Álbum gravado pelos amigos Milton Nascimento e Esperanza Spalding chegou nesta sexta-feira, 09 de agosto
“Minha história está contada. Eu vou me despedir”, canta Milton Nascimento, muito bem acompanhado da amiga Esperanza Spalding, em Outubro, terceira faixa do álbum Milton + Esperanza, lançado nesta sexta-feira (09). Ok, aeroportos são um saco e a logística de uma turnê é difícil para alguém cuja jornada artística completa mais de 60 anos.
Mas, calma Milton. É bom que você, se não nos palcos, siga entre a gente por mais um bom tempo, para poder desfrutar tudo o que esta geração tem lhe reservado. O patrimônio mineiro é uma unanimidade entre o público popular no Brasil e entre os jazzistas lá fora. A novidade é que a qualidade de sua obra está atravessando tais fronteiras que Nascimento vai ganhando cada vez mais espaço entre os jovens pelo mundo, estimulados pelo culto ao vinil (e por consequências, suas obras clássicas) e por um olhar um pouco mais distante dos tempos da visão colonizadora, que separava a música feita fora da Europa e Estados Unidos como “world music” ou “étnica”.
Milton Nascimento vem sendo descoberto, revisitado e, em um sensacional ato de safadeza, lança um discaço cheio de significado e expressão. Milton + Esperanza é uma celebração. O LP começa com um doce diálogo entre os dois amigos, meio que cantado a esmo durante as sessões de estúdio. Pinta uma Spalding deslumbrada, dona de uma paixão de pureza infantil pelo mestre, e um Milton Nascimento de voz cigarrática e fala mole de dentes soltos, que passeia pela boca. Não se engane ou se assuste. É um embuste do mineiro, que a partir da segunda faixa, apresenta uma voz sublime na interpretações de todas as canções.
Bituca, o carinhoso apelido que o cantor tem desde criança, encontrou na companheira de disco uma nova Elis Regina, cantora de quem foi grande amigo e comparsa musical. Em dados momentos do álbum, a interpretação de Spalding (que assinou a composição de quatro canções do álbum) lembra mesmo a da diva brasileira. O grave rugoso de Milton e o agudo jazzista de Esperanza caminham juntos, de mãos dadas nas canções.

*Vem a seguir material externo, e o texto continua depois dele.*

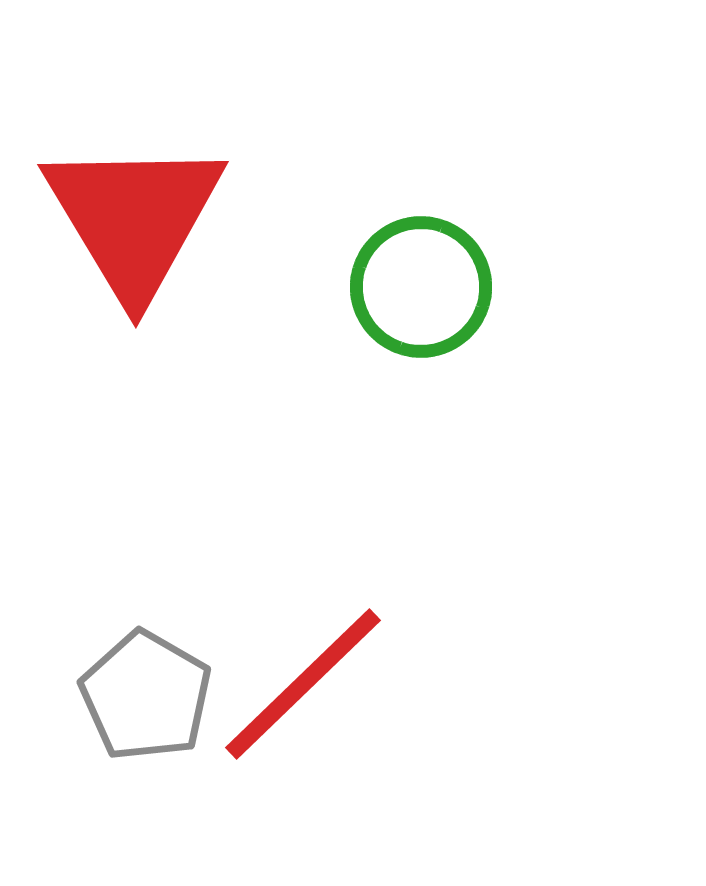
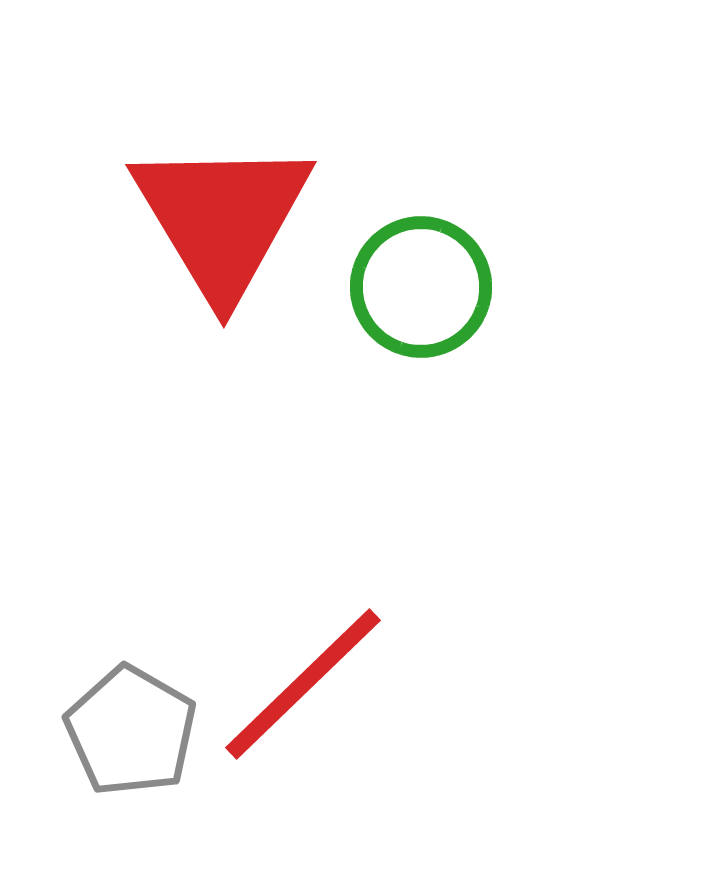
red triangle: moved 88 px right
gray pentagon: moved 15 px left, 35 px down
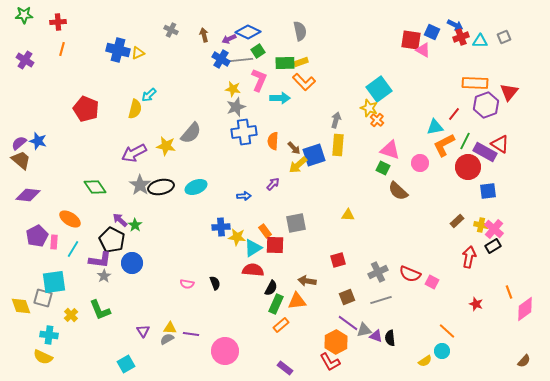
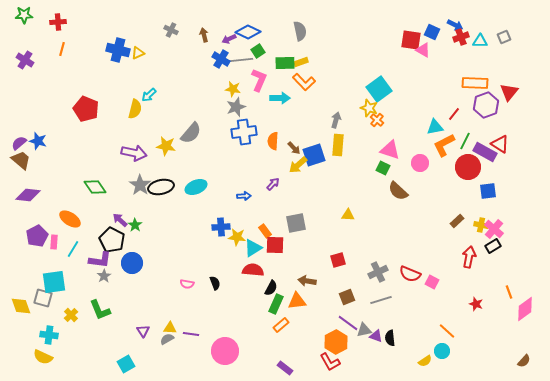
purple arrow at (134, 153): rotated 140 degrees counterclockwise
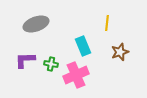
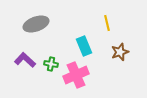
yellow line: rotated 21 degrees counterclockwise
cyan rectangle: moved 1 px right
purple L-shape: rotated 45 degrees clockwise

Os músicos experientes, tarimbados, sabem que ao fazer uma reinterpretação de Beatles, não dá para tentar ser melhor que eles. A saída é ir para o lado oposto, e foi o que a dupla fez na dificílima tarefa de reinventar A Day In The Life, composta por Paul McCartney. As alternativas que a dupla propôs para a música são fantásticas. Milton + Esperanza ainda tem mais uma reinvenção: Earth Song, do Michael Jackson, liderada pela voz da convidada Dianne Reeves, que arrebenta no vocal.
Incluindo participações de Paul Simon, Guinga, Elena Pinderhughes, Orquestra Ouro Preto, Lianne La Havas, Maria Gadú, Tim Bernardes, Lula Galvão e Carolina Shorter, o novo álbum é mais jazz e, ainda assim, mais Milton Nascimento do que nunca. Frase que, para o povo lá do estrangeiro, é uma redundância. Bituca é considerado, faz muito tempo, um grande mestre do jazz. E a aliança com Esperanza Spalding só faz melhorar esta imagem. Uma obra indispensável.